A. I don't have the answer to that. I haven't seen a single snap of him on tape, and no one has because he hasn't played. If they deem him ready to go, we'll deal with it.
Q. As you said, there is no video available on Gurley. So how do you present him to your team in terms of preparation?
A. I don't. I imagine if he plays, they're not going to run plays that are specifically for him. I imagine it would be the same plays they have been running. I don't have any video of him in a Rams uniform to show, so I've talked very little about the possibilities of him playing. I'm sure our guys know about him and know what he's capable of, but when I get into presentations like that it becomes speculation, and I try to stay away from speculation.
The Steelers prepare for the week 3 contest against the St. Louis Rams.
Q. When you were an assistant coach in the NFC, you played many games in the Edward Jones Dome. What makes it such a difficult venue?**
A. It's an electric environment. Their fans are engaged. They built their team to take advantage of that. Back when I was a young assistant, it was the Greatest Show on Turf and they had offensive guys who were tremendous in the environment. They still have some offensive guys who are tremendous in the environment like Tavon Austin, but you really see it on the defensive side of the ball with their high-pedigree front that include a bunch of former first-round picks – Aaron Donald and Robert Quinn and Chris Long and some others.

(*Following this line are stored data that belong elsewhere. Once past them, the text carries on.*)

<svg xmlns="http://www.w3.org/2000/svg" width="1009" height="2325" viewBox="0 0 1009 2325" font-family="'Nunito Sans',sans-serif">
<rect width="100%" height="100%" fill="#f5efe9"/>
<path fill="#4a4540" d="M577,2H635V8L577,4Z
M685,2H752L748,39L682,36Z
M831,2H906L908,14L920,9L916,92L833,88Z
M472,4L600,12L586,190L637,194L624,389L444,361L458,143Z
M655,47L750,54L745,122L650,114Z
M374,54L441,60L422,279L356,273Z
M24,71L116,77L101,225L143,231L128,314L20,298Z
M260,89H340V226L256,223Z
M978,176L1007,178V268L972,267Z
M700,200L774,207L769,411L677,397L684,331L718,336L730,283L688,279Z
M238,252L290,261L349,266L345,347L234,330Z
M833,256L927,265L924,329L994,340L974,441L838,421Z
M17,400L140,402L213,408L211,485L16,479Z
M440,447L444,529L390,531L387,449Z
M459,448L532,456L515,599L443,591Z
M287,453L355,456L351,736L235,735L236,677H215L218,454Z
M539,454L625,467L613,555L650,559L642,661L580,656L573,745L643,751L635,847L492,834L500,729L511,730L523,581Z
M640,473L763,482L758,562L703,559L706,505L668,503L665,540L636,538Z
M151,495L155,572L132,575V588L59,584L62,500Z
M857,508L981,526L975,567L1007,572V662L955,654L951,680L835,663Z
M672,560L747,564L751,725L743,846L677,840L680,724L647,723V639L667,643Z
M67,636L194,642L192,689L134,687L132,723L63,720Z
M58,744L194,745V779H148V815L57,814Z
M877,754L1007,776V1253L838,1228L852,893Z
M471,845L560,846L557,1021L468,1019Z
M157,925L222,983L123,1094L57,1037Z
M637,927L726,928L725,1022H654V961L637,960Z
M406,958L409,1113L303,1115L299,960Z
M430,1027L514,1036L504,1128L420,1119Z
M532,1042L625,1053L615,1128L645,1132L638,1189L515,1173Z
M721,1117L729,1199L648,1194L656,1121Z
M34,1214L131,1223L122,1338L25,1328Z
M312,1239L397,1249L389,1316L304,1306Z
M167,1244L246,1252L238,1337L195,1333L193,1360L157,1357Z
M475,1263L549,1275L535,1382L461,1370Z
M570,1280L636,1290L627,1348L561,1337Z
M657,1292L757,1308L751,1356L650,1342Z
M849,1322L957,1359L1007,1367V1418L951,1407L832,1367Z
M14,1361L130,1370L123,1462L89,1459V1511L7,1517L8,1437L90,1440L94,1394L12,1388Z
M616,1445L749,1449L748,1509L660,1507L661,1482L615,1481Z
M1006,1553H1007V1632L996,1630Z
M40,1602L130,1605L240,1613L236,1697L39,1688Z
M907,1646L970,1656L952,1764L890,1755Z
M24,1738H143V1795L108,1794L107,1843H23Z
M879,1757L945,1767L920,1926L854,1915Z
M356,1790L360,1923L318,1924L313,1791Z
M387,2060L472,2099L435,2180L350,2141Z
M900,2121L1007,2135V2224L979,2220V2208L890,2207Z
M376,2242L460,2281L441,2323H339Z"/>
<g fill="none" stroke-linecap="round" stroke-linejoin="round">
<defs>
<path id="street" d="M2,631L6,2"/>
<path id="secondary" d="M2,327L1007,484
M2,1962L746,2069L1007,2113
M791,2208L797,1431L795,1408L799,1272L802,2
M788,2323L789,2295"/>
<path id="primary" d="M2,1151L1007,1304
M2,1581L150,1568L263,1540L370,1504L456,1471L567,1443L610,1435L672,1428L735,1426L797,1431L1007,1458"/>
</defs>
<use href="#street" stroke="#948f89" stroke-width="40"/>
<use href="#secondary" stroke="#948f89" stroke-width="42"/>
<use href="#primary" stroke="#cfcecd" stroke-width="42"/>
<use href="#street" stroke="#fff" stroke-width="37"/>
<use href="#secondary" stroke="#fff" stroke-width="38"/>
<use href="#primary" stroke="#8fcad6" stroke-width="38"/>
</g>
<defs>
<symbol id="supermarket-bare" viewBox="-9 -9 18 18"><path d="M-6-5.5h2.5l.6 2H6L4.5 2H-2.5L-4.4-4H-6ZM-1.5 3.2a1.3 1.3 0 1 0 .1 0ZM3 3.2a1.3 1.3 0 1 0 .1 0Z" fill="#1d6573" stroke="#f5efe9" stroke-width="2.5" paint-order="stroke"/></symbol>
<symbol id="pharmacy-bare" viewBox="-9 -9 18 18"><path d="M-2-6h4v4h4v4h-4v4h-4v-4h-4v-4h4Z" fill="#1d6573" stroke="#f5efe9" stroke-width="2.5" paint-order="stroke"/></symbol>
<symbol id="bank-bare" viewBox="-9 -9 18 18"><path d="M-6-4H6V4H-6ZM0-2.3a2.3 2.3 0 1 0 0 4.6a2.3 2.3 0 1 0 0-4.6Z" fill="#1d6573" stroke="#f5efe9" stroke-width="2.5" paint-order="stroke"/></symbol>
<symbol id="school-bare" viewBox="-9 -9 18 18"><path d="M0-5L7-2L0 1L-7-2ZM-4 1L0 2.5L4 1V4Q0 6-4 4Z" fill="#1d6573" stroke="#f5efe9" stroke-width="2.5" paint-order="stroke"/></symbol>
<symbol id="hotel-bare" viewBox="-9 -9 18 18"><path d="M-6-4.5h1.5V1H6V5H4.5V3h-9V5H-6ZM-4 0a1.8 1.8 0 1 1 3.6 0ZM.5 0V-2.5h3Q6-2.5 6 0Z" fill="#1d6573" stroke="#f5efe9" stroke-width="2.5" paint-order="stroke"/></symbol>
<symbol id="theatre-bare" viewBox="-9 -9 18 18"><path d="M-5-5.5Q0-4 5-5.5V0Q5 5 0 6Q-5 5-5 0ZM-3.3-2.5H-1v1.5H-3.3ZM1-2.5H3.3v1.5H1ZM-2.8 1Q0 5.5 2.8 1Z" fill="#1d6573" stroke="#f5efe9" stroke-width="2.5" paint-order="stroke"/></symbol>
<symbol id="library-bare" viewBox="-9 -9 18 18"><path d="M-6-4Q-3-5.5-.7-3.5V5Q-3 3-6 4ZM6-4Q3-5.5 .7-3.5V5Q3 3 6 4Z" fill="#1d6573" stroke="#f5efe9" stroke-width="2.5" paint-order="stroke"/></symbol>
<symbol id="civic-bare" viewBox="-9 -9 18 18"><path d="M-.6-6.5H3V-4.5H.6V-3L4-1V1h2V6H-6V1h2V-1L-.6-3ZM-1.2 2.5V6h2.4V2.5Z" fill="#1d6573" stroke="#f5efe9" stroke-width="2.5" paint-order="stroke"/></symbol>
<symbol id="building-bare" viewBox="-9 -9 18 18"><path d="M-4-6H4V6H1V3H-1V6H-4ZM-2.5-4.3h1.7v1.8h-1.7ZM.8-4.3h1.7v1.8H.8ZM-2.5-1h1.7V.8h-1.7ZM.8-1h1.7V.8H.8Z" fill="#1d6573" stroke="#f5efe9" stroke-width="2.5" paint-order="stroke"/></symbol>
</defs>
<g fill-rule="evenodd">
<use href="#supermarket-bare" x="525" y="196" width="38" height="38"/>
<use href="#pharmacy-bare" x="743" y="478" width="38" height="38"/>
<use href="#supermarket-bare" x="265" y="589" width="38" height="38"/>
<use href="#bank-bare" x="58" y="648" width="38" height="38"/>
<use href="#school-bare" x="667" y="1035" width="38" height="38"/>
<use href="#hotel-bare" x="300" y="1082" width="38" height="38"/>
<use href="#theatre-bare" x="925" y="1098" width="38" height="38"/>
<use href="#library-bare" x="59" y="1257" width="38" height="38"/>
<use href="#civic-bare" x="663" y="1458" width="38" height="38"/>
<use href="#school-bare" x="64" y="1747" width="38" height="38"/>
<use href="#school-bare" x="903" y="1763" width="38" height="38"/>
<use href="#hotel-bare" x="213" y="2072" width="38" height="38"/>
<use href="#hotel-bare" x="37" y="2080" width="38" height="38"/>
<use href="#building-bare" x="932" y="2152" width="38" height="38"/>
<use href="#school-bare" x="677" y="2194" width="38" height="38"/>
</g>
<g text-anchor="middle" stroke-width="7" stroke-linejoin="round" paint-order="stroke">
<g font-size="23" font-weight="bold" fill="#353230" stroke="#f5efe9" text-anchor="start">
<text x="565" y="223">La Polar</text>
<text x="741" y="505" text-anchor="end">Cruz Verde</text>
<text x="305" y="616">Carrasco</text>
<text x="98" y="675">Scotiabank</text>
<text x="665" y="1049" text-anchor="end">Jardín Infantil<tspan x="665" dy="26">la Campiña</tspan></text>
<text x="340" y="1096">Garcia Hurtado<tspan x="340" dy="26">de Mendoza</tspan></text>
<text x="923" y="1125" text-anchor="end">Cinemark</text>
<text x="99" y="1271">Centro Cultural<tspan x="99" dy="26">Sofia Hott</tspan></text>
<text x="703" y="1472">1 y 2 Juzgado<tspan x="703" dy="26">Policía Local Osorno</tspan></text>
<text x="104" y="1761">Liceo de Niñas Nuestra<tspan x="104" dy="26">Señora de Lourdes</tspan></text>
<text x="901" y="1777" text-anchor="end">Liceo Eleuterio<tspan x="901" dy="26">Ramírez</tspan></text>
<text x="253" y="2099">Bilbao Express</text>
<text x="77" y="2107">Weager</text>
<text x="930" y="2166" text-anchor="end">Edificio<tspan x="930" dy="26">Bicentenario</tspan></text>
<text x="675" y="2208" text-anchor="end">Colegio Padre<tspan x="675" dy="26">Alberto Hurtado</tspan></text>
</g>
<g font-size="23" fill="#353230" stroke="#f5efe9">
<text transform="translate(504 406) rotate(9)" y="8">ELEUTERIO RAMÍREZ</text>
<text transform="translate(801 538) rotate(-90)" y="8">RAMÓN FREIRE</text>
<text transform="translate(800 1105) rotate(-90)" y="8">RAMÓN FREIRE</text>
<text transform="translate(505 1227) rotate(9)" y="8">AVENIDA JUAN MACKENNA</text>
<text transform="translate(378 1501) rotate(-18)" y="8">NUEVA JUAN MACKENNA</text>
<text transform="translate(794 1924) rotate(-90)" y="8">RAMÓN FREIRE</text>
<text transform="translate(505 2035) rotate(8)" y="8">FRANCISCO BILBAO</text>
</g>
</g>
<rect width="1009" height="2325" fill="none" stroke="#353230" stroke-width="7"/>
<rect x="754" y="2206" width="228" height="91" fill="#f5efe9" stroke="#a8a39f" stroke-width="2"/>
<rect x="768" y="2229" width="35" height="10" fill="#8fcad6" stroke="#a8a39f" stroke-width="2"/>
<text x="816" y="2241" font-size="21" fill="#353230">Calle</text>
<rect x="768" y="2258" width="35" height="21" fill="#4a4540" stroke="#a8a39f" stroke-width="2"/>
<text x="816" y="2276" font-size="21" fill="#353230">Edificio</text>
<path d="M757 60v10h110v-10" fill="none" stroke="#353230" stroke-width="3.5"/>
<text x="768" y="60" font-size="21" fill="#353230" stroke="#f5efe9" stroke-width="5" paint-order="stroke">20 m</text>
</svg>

Q. Would you describe the play of your quarterback against the 49ers as vintage Ben Roethlisberger?
A. I've tried to turn it into a verb in recent years. I call it, Big-Benning. Because that's what he does, and that's what all great players do. They're consistently good, and there's very little variation in performance. Over the last few years, you've seen that in his play.
Q. Was one of the key factors to Roethlisberger's performance against the 49ers the fact that he wasn't sacked?
A. As I've said in the past when it's negative I'll also say it when it's positive: it's an 11-man job in terms of the protection of the quarterback. The line did a tremendous job, the backs did a great job, Ben did a great job, and the receivers did a great job of getting open and getting open quickly.
Q. With Ryan Shazier out this week with a shoulder injury following a game in which he had 15 tackles, who gets those snaps?**
A. We're going to split those snaps between Sean Spence and Vince Williams. Both are capable guys. Both have played a lot for us over the past few years. We have a great deal of confidence in both.